In 2024 electricity would have cost us R1880, but we paid R350, saving R1530 a month (81% savings).

In total so far we have saved about R30 000. We could have saved more based on what we know now.

Our system cost around R210 000 to install in 2022. If we assume inflation remains at 6.4% (the average over the past 2 years), and that electricity prices increase at the same rate, the savings would pay off that amount in 10 years. However for the past 8 years electricity prices have increased by 12% every year, double the inflation rate! If this trend continues, total savings would reach R210 000 in just over 5 years (not considering the interest earned).
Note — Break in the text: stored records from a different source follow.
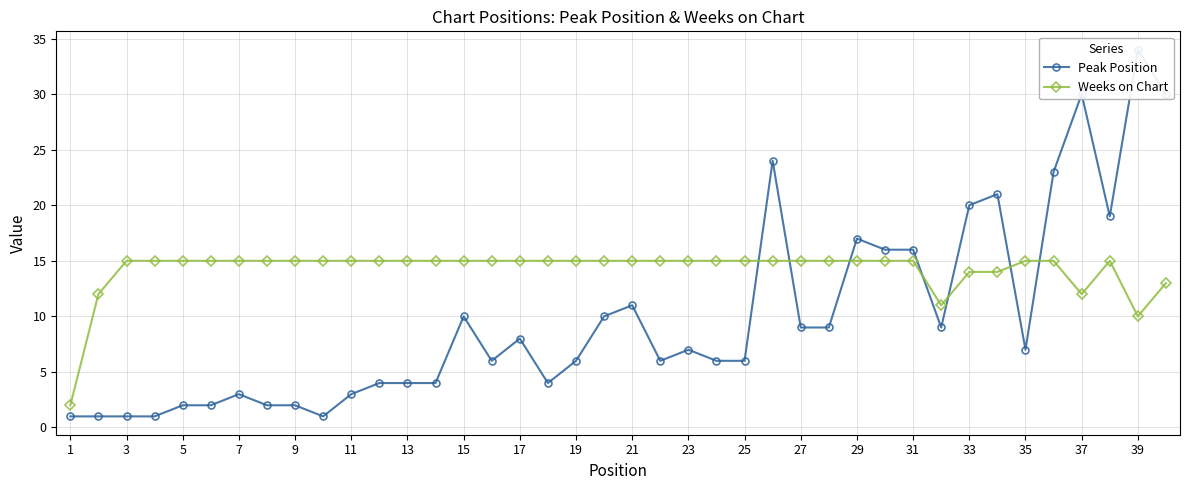

Rank the series by their average value, from lowest to highest.

Peak Position, Weeks on Chart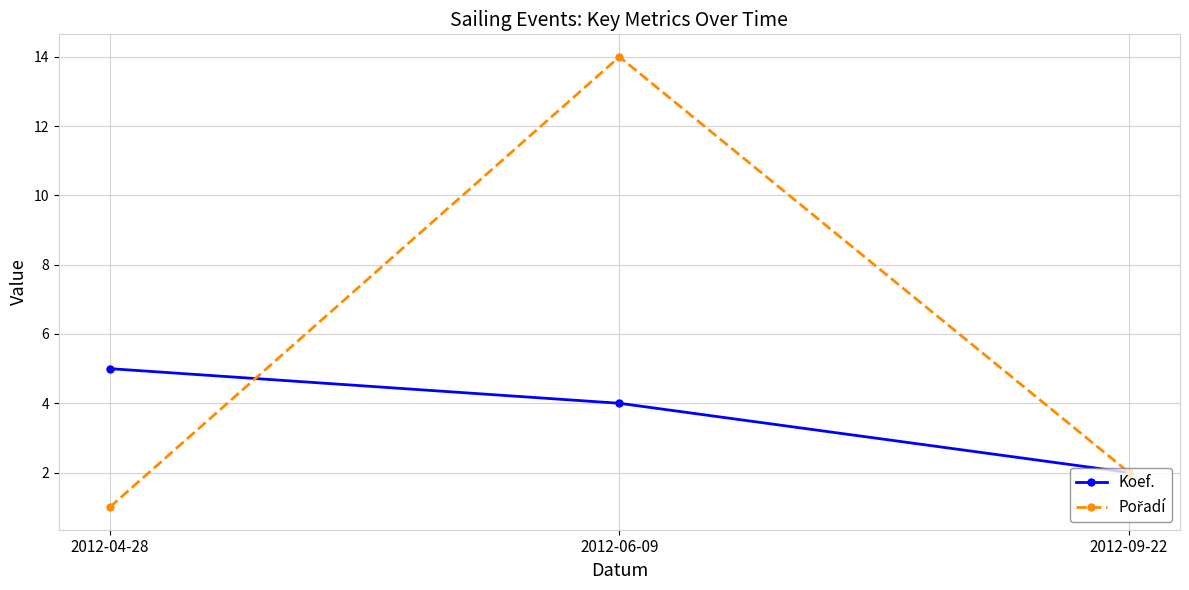

Which label corresponds to the largest value in the chart?

2012-06-09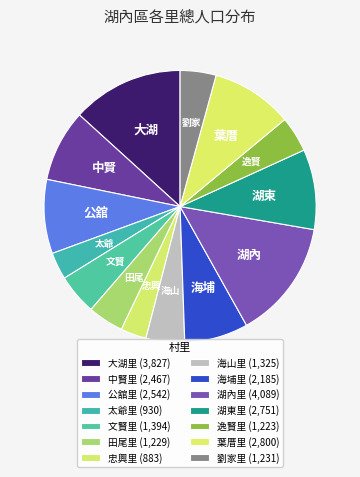

Which has a higher value, 海埔里 or 田尾里?

海埔里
As mentioned, we had saved up for it, and paid in cash. Had we put the expense on our bond, the savings would pay off the expense plus interest, after about 12 years, without putting in a cent extra.

Embedded rooftop solar PV

When you install rooftop solar, you have to register – here are the guidelines.

In our experience, until our system was registered, the municipality continued to bill us at our pre-PV consumption levels, despite repeated confirmed meter readings.

Once our registration went through, the municipality came and installed a bi-directional meter. Our excess payments were then credited back to us (not paid out in cash), against our monthly bills.

Do you get paid for power you export to the grid?

Yes and no. eThekwini municipality allows embedded power, at least in principle. But in our case it makes no financial sense. Here’s why:

Currently, we pay R 2.97 per kWh, with service charges built in, same as everyone else. If we wanted to earn money on our exports, we would have to sign up for the Feed-in Energy scheme. However, the price structure is not in our favour.

According to the 2023/24 tariff booklet, we would earn R1.44 per kWh (similar to what the city pays Eskom), but we would have to pay an ‘Ancilliary Network Charge’ of R126.86 per kVA (based on the inverter size). On our 8kW inverter that would amount to R1015 a month. 1015/1.44=705.

In other words, we would only start earning on exports above 705 kWh, which is more than we export currently. So for us the feed-in system makes no sense financially – we would spend more than we would earn.

So we simply donate surplus electricity to the city (rather than dumping it) – say ‘thanks’, eThekwini! Subsidizing the city is ok for now, but if too many people pour their excess power into the grid, eventually it runs in reverse, and you get negative electricity prices, which is becoming a conundrum in other parts of the world. (I’m sure there is a solution for having ‘too much’ free energy! The market will respond, don’t worry.)

Back to our local situation: with a 5kW inverter, one would start earning on exports above 440kWh, but then we would probably export less, as the smaller inverter would simply cap production at 5kW.

Variable daily rates – with highest prices during peak demand, and lowest prices during low-demand and high-supply periods, can be a powerful incentive for users to shift their consumption. A system like this is in place already (‘Time of use’ fee structure), but the minimum charge of R234.24 again means this only makes sense for high end users and businesses. A variable fee structure would not be fair for low-end users who tend to have less freedom of choice and less flexibility.

Let me end there. I hope someone finds it useful.